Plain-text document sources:
Content starts

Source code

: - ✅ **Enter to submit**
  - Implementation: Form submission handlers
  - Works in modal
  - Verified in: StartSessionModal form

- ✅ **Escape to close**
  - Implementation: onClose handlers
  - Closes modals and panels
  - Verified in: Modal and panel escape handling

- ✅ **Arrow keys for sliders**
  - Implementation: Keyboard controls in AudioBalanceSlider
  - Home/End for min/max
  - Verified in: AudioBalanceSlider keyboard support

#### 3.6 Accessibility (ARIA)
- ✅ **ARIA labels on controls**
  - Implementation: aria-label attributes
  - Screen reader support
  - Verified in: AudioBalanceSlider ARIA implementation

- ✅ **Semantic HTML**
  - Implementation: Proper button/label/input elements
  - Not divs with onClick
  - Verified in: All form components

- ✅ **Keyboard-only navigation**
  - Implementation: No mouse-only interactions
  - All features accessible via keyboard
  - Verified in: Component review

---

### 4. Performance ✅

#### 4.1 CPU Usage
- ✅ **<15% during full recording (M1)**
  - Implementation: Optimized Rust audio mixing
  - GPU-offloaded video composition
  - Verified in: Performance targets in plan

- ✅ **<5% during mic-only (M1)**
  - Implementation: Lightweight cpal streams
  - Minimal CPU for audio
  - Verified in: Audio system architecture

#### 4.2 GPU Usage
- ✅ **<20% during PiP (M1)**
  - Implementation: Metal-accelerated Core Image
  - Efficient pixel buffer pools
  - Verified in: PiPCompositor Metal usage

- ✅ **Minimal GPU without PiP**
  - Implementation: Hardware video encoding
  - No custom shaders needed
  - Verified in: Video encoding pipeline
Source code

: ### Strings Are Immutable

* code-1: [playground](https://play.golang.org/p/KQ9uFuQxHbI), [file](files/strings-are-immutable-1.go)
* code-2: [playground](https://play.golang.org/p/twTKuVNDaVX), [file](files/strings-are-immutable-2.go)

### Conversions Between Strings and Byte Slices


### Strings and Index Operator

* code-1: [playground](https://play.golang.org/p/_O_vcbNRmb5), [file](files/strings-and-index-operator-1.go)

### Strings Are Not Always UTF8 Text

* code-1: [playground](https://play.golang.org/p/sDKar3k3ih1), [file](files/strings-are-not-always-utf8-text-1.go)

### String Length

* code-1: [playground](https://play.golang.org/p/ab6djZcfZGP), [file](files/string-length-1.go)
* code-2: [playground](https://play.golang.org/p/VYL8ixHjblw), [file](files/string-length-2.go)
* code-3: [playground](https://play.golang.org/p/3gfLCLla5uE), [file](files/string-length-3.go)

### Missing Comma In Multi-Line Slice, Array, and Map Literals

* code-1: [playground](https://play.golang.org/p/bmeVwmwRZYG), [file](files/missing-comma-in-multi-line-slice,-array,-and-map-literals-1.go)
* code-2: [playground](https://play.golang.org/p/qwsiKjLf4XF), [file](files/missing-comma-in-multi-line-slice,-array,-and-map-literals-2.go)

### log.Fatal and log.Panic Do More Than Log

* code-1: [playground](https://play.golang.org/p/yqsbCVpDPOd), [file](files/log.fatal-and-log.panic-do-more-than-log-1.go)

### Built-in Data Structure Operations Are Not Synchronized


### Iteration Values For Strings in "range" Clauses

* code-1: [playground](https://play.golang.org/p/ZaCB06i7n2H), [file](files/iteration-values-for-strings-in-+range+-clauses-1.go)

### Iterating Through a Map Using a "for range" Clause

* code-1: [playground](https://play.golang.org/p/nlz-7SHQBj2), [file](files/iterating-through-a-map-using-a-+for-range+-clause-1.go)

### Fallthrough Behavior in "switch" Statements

Content ends

Task to complete:
Reproduce word for word everything in the data from the line containing "- ✅ **Minimal GPU without PiP**" down to the line containing "### Missing Comma", including both of those lines.

Result:
- ✅ **Minimal GPU without PiP**
  - Implementation: Hardware video encoding
  - No custom shaders needed
  - Verified in: Video encoding pipeline
Source code

: ### Strings Are Immutable

* code-1: [playground](https://play.golang.org/p/KQ9uFuQxHbI), [file](files/strings-are-immutable-1.go)
* code-2: [playground](https://play.golang.org/p/twTKuVNDaVX), [file](files/strings-are-immutable-2.go)

### Conversions Between Strings and Byte Slices


### Strings and Index Operator

* code-1: [playground](https://play.golang.org/p/_O_vcbNRmb5), [file](files/strings-and-index-operator-1.go)

### Strings Are Not Always UTF8 Text

* code-1: [playground](https://play.golang.org/p/sDKar3k3ih1), [file](files/strings-are-not-always-utf8-text-1.go)

### String Length

* code-1: [playground](https://play.golang.org/p/ab6djZcfZGP), [file](files/string-length-1.go)
* code-2: [playground](https://play.golang.org/p/VYL8ixHjblw), [file](files/string-length-2.go)
* code-3: [playground](https://play.golang.org/p/3gfLCLla5uE), [file](files/string-length-3.go)

### Missing Comma In Multi-Line Slice, Array, and Map Literals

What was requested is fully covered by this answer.